> **Activity 1**
List every football club named in the profile of Mikhail Vanyov, giving each club only once.
> **Activity 2**
Reproduce the profile of Mikhail Vanyov word for word, everything from "- Position(s): Midfielder" down to "(loan) / 4 / (1)".

> **Excerpt to read**
○ ○ ○ ○ ○ ○ ○

Mikhail Vanyov

Personal information
- Full name: Mikhail Viktorovich Vanyov
- Date of birth: 27 November 1981 (age 43)
- Place of birth: Krasnoznamensk, Russian SFSR
- Height: 1.79 m (5 ft 10+1⁄2 in)
- Position(s): Midfielder

Senior career*
- Years: Team / Apps / (Gls)
- 2003–2004: FC Yantar Seversk
- 2004–2009: FC Tom Tomsk / 4 / (0)
- 2006: → FC Zvezda Irkutsk (loan) / 25 / (1)
- 2007: → FC Chita (loan) / 28 / (5)
- 2008: → FC Dynamo Barnaul (loan) / 4 / (1)
- 2008–2009: → FC Chita (loan) / 56 / (4)
- 2010–2015: FC Chita / 130 / (17)
- 2015: FC Belogorsk

= Mikhail Vanyov =

Russian footballer

Mikhail Viktorovich Vanyov (Михаил Викторович Ванёв; born 27 November 1981) is a former Russian professional footballer.

==Club career==
He made his debut in the Russian Premier League in 2005 for FC Tom Tomsk.

○ ○ ○ ○ ○ ○ ○

> **Data section**

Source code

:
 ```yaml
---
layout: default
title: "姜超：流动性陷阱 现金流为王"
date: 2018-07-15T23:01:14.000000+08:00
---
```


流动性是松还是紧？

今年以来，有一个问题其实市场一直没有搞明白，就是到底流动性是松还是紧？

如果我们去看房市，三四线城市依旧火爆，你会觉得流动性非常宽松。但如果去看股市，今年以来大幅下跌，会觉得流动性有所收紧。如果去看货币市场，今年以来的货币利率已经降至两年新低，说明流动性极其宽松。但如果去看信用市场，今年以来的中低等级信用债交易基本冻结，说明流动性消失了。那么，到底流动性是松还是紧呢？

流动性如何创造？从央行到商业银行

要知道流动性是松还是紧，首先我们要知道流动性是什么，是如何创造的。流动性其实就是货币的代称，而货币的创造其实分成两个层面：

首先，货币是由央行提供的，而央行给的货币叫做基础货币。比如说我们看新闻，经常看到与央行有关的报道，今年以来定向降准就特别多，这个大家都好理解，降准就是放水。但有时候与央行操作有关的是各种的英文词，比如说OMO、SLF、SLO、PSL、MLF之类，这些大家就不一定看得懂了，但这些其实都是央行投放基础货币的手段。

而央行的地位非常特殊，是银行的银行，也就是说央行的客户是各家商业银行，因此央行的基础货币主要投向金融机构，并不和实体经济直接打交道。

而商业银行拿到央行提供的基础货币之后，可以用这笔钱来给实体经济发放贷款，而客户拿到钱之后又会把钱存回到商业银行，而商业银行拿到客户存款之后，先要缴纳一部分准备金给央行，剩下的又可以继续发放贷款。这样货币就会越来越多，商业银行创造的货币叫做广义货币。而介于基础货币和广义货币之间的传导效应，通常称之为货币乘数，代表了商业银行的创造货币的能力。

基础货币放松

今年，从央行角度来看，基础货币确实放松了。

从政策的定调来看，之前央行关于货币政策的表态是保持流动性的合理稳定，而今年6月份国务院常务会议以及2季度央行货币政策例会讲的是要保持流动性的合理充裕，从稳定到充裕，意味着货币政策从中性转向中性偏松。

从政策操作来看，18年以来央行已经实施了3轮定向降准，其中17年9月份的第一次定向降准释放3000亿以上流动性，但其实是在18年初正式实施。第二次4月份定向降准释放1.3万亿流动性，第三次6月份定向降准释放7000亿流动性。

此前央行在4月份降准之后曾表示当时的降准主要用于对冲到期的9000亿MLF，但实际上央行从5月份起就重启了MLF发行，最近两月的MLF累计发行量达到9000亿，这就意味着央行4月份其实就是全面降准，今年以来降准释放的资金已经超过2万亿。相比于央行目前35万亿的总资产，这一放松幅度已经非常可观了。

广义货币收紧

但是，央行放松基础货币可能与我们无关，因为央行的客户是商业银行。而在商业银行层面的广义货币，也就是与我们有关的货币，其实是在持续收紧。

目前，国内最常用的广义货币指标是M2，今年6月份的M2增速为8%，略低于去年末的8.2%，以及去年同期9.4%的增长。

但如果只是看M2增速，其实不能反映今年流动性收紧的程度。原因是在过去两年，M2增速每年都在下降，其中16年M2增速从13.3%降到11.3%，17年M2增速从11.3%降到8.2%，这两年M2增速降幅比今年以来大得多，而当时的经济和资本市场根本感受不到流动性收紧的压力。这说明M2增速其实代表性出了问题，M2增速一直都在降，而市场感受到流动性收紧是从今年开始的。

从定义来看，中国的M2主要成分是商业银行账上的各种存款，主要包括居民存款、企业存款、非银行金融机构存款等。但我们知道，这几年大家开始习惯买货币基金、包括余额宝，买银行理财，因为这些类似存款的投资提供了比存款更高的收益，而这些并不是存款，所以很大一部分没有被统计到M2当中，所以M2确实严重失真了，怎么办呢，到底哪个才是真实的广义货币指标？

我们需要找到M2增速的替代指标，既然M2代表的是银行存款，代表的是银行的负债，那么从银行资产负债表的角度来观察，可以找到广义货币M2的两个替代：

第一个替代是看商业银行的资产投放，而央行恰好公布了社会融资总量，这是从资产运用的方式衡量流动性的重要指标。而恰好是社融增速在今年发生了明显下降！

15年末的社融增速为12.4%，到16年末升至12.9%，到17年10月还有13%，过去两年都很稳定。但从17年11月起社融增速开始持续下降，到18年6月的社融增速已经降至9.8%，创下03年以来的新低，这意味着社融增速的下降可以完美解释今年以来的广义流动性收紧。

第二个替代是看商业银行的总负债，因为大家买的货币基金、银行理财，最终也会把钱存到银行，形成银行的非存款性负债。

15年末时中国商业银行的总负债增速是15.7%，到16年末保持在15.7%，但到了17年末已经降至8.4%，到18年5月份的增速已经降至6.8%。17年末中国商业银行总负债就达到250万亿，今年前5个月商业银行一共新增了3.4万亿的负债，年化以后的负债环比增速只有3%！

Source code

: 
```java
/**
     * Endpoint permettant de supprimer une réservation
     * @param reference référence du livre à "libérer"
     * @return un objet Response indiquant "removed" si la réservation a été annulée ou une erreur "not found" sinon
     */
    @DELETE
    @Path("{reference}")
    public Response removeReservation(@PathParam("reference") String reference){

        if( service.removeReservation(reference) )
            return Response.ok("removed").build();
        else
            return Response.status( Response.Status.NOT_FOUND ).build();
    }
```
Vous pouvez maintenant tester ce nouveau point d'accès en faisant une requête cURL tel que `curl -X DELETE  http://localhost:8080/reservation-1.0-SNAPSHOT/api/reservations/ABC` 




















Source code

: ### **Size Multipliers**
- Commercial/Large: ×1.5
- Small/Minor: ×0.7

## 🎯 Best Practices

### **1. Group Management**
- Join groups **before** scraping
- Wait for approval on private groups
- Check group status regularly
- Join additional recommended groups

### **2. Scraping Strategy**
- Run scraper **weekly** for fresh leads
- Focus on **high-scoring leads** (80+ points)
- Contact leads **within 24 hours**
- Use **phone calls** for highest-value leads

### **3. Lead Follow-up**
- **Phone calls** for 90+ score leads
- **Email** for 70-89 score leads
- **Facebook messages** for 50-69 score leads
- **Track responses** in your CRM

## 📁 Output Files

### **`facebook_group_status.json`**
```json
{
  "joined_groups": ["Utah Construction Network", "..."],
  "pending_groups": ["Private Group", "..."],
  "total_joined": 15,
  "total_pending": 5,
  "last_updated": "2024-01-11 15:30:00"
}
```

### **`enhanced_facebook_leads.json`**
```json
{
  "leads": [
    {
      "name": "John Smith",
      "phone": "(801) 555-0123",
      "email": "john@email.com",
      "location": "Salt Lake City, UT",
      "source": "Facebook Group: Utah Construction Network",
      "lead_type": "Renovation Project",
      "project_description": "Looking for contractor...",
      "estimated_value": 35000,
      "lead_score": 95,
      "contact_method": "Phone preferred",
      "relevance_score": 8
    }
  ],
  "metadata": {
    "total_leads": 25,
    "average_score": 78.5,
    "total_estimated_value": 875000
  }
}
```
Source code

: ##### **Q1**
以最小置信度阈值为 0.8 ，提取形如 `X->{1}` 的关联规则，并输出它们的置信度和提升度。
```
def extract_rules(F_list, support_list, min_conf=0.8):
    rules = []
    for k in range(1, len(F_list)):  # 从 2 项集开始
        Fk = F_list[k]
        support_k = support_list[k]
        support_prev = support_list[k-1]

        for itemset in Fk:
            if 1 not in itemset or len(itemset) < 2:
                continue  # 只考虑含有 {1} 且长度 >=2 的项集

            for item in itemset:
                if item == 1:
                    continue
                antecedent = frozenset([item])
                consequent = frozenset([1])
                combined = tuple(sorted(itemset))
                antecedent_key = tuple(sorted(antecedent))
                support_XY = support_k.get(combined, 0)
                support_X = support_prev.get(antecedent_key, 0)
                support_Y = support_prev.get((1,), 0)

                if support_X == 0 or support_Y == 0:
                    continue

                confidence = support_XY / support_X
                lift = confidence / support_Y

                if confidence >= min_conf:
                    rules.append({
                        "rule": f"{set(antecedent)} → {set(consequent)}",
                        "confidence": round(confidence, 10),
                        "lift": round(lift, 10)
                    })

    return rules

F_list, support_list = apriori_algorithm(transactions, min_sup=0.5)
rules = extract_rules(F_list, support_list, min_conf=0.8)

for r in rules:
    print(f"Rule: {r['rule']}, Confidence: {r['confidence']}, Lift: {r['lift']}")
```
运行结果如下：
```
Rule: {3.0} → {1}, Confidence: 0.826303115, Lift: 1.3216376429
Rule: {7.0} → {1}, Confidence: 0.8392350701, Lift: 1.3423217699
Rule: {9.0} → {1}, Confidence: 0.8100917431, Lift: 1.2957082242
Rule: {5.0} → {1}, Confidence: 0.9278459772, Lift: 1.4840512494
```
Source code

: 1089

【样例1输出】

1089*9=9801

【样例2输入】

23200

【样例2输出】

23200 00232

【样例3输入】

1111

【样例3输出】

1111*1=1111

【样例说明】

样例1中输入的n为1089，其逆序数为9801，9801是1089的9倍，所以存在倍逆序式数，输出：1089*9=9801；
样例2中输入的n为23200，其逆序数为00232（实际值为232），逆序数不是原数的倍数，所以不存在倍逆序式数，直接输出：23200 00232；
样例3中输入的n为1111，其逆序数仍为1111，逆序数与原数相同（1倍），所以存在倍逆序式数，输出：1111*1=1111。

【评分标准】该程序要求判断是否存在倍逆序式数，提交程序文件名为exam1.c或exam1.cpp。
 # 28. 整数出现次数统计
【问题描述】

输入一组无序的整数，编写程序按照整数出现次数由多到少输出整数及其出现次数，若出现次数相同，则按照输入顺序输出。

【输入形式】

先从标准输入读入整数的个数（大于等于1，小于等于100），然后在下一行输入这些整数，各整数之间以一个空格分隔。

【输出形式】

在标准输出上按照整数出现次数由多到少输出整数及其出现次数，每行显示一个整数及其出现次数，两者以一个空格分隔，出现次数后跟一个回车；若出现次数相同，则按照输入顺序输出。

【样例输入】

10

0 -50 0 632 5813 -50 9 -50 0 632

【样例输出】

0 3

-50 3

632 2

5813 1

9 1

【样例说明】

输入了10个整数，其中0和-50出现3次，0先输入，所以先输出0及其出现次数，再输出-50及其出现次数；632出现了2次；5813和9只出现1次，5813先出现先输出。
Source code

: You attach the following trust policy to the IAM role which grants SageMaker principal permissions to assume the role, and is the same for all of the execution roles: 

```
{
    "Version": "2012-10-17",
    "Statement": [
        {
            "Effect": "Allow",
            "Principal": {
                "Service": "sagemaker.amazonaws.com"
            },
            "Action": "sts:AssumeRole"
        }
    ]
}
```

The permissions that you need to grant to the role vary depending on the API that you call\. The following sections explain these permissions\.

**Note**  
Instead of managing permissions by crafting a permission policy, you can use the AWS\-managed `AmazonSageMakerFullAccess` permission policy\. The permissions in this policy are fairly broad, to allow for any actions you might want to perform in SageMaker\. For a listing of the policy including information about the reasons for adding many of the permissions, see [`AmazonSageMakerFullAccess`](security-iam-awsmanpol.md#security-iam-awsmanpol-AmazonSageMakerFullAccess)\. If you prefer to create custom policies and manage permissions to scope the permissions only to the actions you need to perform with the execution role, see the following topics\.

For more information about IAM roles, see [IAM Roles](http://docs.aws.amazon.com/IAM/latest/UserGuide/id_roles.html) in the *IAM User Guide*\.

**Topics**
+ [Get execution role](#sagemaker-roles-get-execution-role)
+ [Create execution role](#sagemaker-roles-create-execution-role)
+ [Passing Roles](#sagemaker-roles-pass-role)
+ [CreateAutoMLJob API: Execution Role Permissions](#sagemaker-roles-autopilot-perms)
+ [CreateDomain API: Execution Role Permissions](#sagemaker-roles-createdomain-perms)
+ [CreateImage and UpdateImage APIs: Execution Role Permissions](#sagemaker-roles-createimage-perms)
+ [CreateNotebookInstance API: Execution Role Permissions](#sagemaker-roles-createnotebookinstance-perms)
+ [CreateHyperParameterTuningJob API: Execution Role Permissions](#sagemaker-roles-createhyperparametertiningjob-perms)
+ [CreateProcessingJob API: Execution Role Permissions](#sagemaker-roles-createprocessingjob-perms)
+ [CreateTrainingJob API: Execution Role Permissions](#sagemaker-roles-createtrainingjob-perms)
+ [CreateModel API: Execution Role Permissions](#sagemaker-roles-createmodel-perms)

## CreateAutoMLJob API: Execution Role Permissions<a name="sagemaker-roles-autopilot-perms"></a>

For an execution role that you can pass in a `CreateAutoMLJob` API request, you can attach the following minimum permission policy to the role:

○ ○ ○ ○ ○ ○ ○

> **Written reply 1**
- FC Yantar Seversk
- FC Tom Tomsk
- FC Zvezda Irkutsk
- FC Chita
- FC Dynamo Barnaul
- FC Belogorsk

> **Written reply 2**
- Position(s): Midfielder

Senior career*
- Years: Team / Apps / (Gls)
- 2003–2004: FC Yantar Seversk
- 2004–2009: FC Tom Tomsk / 4 / (0)
- 2006: → FC Zvezda Irkutsk (loan) / 25 / (1)
- 2007: → FC Chita (loan) / 28 / (5)
- 2008: → FC Dynamo Barnaul (loan) / 4 / (1)